Data supplied:
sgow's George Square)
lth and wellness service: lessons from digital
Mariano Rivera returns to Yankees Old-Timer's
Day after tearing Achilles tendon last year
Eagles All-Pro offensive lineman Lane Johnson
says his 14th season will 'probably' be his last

...

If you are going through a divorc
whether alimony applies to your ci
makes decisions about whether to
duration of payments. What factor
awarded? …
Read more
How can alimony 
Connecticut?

What to do:
In the entries, find every line holding "whether" and copy it.

Result of the task:
whether alimony applies to your ci
makes decisions about whether to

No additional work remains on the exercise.